Leah Hager Cohen of The New York Times said in her review:

"If Patchett had exhumed her characters’ motivations more thoroughly, she might have persuaded readers of the circumstances that led to such a choice. And in so doing she might have elicited deeper sympathy and interest. The Jesse Jackson lecture turns out to be little more than a set piece, and the characters’ racial identities are either ignored or too broadly indicated. It’s difficult to understand why an author would seed her story with potentially rich material only to refrain from exploring it. But this might explain why Patchett’s characters ultimately feel less real than symbolic, as wooden as the Virgin’s statue."

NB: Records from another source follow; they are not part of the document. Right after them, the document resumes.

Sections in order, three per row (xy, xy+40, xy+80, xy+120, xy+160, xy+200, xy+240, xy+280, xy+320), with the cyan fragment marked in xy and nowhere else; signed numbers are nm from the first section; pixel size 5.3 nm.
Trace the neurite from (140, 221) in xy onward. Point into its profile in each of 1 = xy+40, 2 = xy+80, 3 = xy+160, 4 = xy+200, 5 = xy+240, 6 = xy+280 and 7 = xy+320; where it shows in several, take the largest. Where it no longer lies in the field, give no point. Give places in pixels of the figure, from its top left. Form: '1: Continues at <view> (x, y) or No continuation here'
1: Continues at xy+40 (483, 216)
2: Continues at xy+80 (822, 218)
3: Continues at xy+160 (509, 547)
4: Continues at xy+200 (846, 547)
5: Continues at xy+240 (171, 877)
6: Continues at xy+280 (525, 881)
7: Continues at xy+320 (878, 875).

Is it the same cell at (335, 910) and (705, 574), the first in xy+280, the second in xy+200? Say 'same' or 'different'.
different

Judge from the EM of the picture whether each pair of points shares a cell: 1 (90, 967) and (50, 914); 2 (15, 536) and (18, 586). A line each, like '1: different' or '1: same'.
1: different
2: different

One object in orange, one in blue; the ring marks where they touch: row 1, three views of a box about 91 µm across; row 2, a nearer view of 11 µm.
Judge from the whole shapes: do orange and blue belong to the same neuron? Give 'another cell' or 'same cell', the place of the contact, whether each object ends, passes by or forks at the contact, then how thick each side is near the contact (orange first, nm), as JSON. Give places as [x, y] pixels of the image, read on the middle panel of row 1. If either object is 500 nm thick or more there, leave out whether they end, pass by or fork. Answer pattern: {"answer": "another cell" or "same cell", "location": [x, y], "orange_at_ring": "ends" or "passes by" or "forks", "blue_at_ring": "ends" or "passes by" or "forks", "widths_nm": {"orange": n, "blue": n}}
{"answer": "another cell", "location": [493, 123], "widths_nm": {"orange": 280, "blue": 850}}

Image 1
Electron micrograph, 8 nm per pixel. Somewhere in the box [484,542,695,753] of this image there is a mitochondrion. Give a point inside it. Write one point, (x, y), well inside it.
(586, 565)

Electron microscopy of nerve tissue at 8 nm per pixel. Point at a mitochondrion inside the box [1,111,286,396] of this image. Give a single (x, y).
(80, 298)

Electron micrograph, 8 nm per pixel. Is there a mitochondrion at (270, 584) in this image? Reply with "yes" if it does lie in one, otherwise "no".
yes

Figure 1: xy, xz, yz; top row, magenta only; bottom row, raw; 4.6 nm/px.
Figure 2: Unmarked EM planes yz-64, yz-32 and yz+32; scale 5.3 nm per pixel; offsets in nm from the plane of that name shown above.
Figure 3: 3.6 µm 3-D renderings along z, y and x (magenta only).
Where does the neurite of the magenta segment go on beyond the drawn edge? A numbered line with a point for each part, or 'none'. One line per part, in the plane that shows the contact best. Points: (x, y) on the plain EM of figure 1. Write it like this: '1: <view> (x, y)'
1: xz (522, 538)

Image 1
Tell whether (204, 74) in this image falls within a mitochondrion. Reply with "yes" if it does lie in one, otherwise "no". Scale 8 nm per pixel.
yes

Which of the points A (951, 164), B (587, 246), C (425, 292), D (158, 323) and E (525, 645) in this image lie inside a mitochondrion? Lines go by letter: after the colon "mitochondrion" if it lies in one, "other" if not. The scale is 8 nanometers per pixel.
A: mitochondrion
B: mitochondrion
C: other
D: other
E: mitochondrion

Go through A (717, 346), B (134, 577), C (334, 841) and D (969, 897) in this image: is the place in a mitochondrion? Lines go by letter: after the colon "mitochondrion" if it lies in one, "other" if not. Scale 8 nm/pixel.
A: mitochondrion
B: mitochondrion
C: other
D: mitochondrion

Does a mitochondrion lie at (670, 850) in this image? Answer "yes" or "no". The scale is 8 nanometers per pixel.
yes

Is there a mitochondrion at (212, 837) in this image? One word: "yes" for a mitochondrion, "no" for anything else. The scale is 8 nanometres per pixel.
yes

Nora Seton of the Houston Chronicle said: "This is a novel staffed exclusively by protagonists, and Patchett's often dazzling insights cannot lift it into second gear. Run would have profited from a brutish and anguished soul."
Writing for The New Yorker, John Updike said: "As realism, her novel is pale; but as a metaphoric representation of growth it transcends its sentimentality."
Andrew O'Hagan said in Publishers Weekly: "... the book is lovely to read and is satisfyingly bold in its attempt to say something patient and true about family."